Task: In the entries below, can you rewrite the stretch from the line containing "### How were they related to this article?" through the line containing "I will be answering", swapping "shortly" for "soon" and leaving everything else as it is?

══════

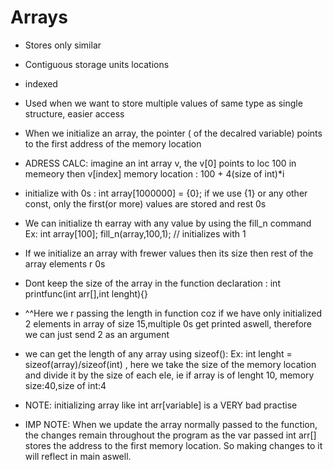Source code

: # Arrays

- Stores only similar
- Contiguous storage units locations
- indexed
- Used when we want to store multiple values of same type as single structure, easier access
- When we initialize an array, the pointer ( of the decalred variable) points to the first address of the memory location
- ADRESS CALC: imagine an int array v, the v[0] points to loc 100 in memeory
    then v[index] memory location : 100 + 4(size of int)*i
- initialize with 0s : int array[1000000] = {0}; if we use {1} or any other const, only the first(or more) values are stored and rest 0s
- We can initialize th earray with any value by using the fill_n command
    Ex: int array[100];
        fill_n(array,100,1); // initializes with 1

- If we initialize an array with frewer values then  its size then rest of the array elements r 0s
- Dont keep the size of the array in the function declaration : int printfunc(int arr[],int lenght){} 
- ^^Here we r passing the length in function coz if we have only initialized 2 elements in array of size 15,multiple 0s get printed aswell, therefore we can just send 2 as an argument
- we can get the length of any array using sizeof():
    Ex: int lenght = sizeof(array)/sizeof(int) , 
        here we take the size of the memory location and divide it by the size of each ele, ie if array is of lenght 10, memory size:40,size of int:4
- NOTE: initializing array like int arr[variable] is a VERY bad practise
- IMP NOTE: When we update the array normally passed to the function, the changes remain throughout the program as the var passed int arr[] stores the address to the first memory location. So making changes to it will reflect in main aswell.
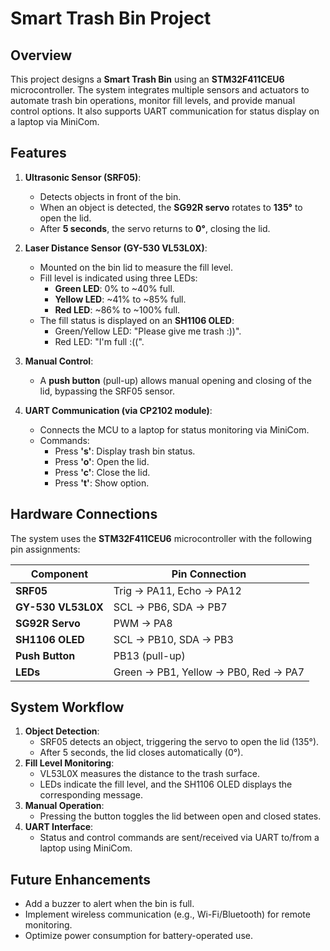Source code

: # Smart Trash Bin Project

## Overview
This project designs a **Smart Trash Bin** using an **STM32F411CEU6** microcontroller. The system integrates multiple sensors and actuators to automate trash bin operations, monitor fill levels, and provide manual control options. It also supports UART communication for status display on a laptop via MiniCom.

## Features
1. **Ultrasonic Sensor (SRF05)**:
   - Detects objects in front of the bin.
   - When an object is detected, the **SG92R servo** rotates to **135°** to open the lid.
   - After **5 seconds**, the servo returns to **0°**, closing the lid.
   
2. **Laser Distance Sensor (GY-530 VL53L0X)**:
   - Mounted on the bin lid to measure the fill level.
   - Fill level is indicated using three LEDs:
     - **Green LED**: 0% to ~40% full.
     - **Yellow LED**: ~41% to ~85% full.
     - **Red LED**: ~86% to ~100% full.
   - The fill status is displayed on an **SH1106 OLED**:
     - Green/Yellow LED: "Please give me trash :))".
     - Red LED: "I'm full :((".

3. **Manual Control**:
   - A **push button** (pull-up) allows manual opening and closing of the lid, bypassing the SRF05 sensor.

4. **UART Communication (via CP2102 module)**:
   - Connects the MCU to a laptop for status monitoring via MiniCom.
   - Commands:
     - Press **'s'**: Display trash bin status.
     - Press **'o'**: Open the lid.
     - Press **'c'**: Close the lid.
     - Press **'t'**: Show option.

## Hardware Connections
The system uses the **STM32F411CEU6** microcontroller with the following pin assignments:

| Component            | Pin Connection                     |
|----------------------|------------------------------------|
| **SRF05**            | Trig → PA11, Echo → PA12          |
| **GY-530 VL53L0X**   | SCL → PB6, SDA → PB7              |
| **SG92R Servo**      | PWM → PA8                         |
| **SH1106 OLED**      | SCL → PB10, SDA → PB3             |
| **Push Button**      | PB13 (pull-up)                    |
| **LEDs**             | Green → PB1, Yellow → PB0, Red → PA7 |

## System Workflow
1. **Object Detection**:
   - SRF05 detects an object, triggering the servo to open the lid (135°).
   - After 5 seconds, the lid closes automatically (0°).
2. **Fill Level Monitoring**:
   - VL53L0X measures the distance to the trash surface.
   - LEDs indicate the fill level, and the SH1106 OLED displays the corresponding message.
3. **Manual Operation**:
   - Pressing the button toggles the lid between open and closed states.
4. **UART Interface**:
   - Status and control commands are sent/received via UART to/from a laptop using MiniCom.

## Future Enhancements
- Add a buzzer to alert when the bin is full.
- Implement wireless communication (e.g., Wi-Fi/Bluetooth) for remote monitoring.
- Optimize power consumption for battery-operated use.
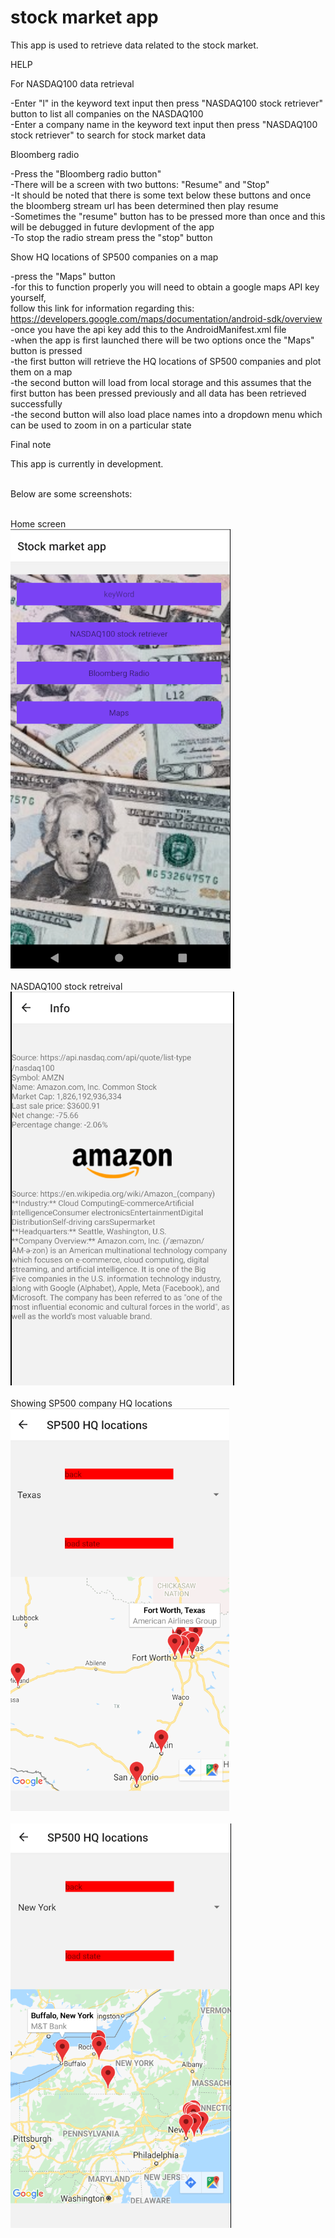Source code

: # stock market app
 
This app is used to retrieve data related to the stock market.

HELP

For NASDAQ100 data retrieval 

-Enter "l" in the keyword text input then press "NASDAQ100 stock retriever" button to list all companies on the NASDAQ100 <br />
-Enter a company name in the keyword text input then press "NASDAQ100 stock retriever" to search for stock market data  <br />

Bloomberg radio

-Press the "Bloomberg radio button" <br />
-There will be a screen with two buttons: "Resume" and "Stop" <br />
-It should be noted that there is some text below these buttons and once the bloomberg stream url has been determined then play resume <br />
-Sometimes the "resume" button has to be pressed more than once and this will be debugged in future devlopment of the app <br />
-To stop the radio stream press the "stop" button <br />

Show HQ locations of SP500 companies on a map

-press the "Maps" button <br />
-for this to function properly you will need to obtain a google maps API key yourself,  <br />
follow this link for information regarding this: https://developers.google.com/maps/documentation/android-sdk/overview <br />
-once you have the api key add this to the AndroidManifest.xml file  <br />
-when the app is first launched there will be two options once the "Maps" button is pressed <br />
-the first button will retrieve the HQ locations of SP500 companies and plot them on a map <br />
-the second button will load from local storage and this assumes that the first button has been pressed previously and all data has been retrieved successfully  <br />
-the second button will also load place names into a dropdown menu which can be used to zoom in on a particular state <br />

Final note

This app is currently in development. <br /> <br />

Below are some screenshots: <br /> <br />

Home screen <br />
![home screen](https://github.com/sjhartley/stock-market-app/blob/main/screenshots/1.PNG)
<br /> <br />
NASDAQ100 stock retreival <br />
![NASDAQ100 stock retreival](https://github.com/sjhartley/stock-market-app/blob/main/screenshots/3.PNG)
<br /> <br />
Showing SP500 company HQ locations <br />
![SP500 HQ locations](https://github.com/sjhartley/stock-market-app/blob/main/screenshots/2.PNG)
<br /> <br />
![SP500 HQ locations](https://github.com/sjhartley/stock-market-app/blob/main/screenshots/4.PNG)
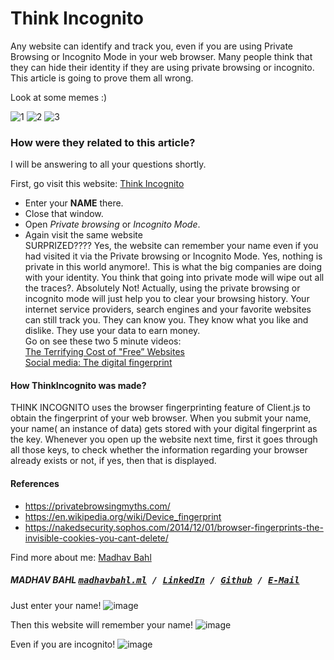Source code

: # Think Incognito
Any website can identify and track you, even if you are using Private Browsing or Incognito Mode in your web browser. Many people think that they can hide their identity if they are using private browsing or incognito. 
This article is going to prove them all wrong.

Look at some memes :)

![1](https://user-images.githubusercontent.com/26179770/33140856-487cf53c-cfd7-11e7-91a3-032aeaf3eaac.jpg)
![2](https://user-images.githubusercontent.com/26179770/33140876-5e91ddce-cfd7-11e7-81f1-5ba5c22237fa.jpg)
![3](https://user-images.githubusercontent.com/26179770/33140878-60460c9e-cfd7-11e7-8e90-616b71c9cf55.jpg)

### How were they related to this article?
I will be answering to all your questions shortly.

First, go visit this website: <a href="https://think-incognito.herokuapp.com/">Think Incognito</a>
  * Enter your **NAME** there.
  * Close that window.
  * Open *Private browsing* or *Incognito Mode*.
  * Again visit the same website<br />
SURPRIZED????
Yes, the website can remember your name even if you had visited it via the Private browsing or Incognito Mode. Yes, nothing is private in this world anymore!. This is what the big companies are doing with your identity. You think that going into private mode will wipe out all the traces?. Absolutely Not! Actually, using the private browsing or incognito mode will just help you to clear your browsing history. Your internet service providers, search engines and your favorite websites can still track you. They can know you. They know what you like and dislike. They use your data to earn money.<br />
Go on see these two 5 minute videos:<br />
<a href="https://www.youtube.com/watch?v=5pFX2P7JLwA">The Terrifying Cost of "Free” Websites</a> <br />
<a href="https://www.youtube.com/watch?v=RpxHpQShVes">Social media: The digital fingerprint</a>

#### How ThinkIncognito was made?
THINK INCOGNITO uses the browser fingerprinting feature of Client.js to obtain the fingerprint of your web browser.
When you submit your name, your name( an instance of data) gets stored with your digital fingerprint as the key.
Whenever you open up the website next time, first it goes through all those keys, to check whether the information regarding your browser already exists or not, if yes, then that is displayed.

#### References
 * https://privatebrowsingmyths.com/
 * https://en.wikipedia.org/wiki/Device_fingerprint
 * https://nakedsecurity.sophos.com/2014/12/01/browser-fingerprints-the-invisible-cookies-you-cant-delete/

Find more about me: <a href="../MyWrites/Myself.md">Madhav Bahl</a> <br />
##### MADHAV BAHL <kbd>[madhavbahl.ml](http://madhavbahl.ml) / [LinkedIn](https://www.linkedin.com/in/madhavbahl/) / [Github](https://www.github.com/MadhavBahlMD) / [E-Mail](mailto:madhavbahl@gmail.com)</kbd>

Just enter your name!
![image](https://user-images.githubusercontent.com/26179770/31600121-e46e0dbe-b272-11e7-833c-88695db5ca7b.png)

Then this website will remember your name!
![image](https://user-images.githubusercontent.com/26179770/31600559-944bcd88-b274-11e7-91c1-846553e6638c.png)

Even if you are incognito!
![image](https://user-images.githubusercontent.com/26179770/31600595-ad3a4e50-b274-11e7-812c-084eb8e7d101.png)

══════

Task answer:
### How were they related to this article?
I will be answering to all your questions soon.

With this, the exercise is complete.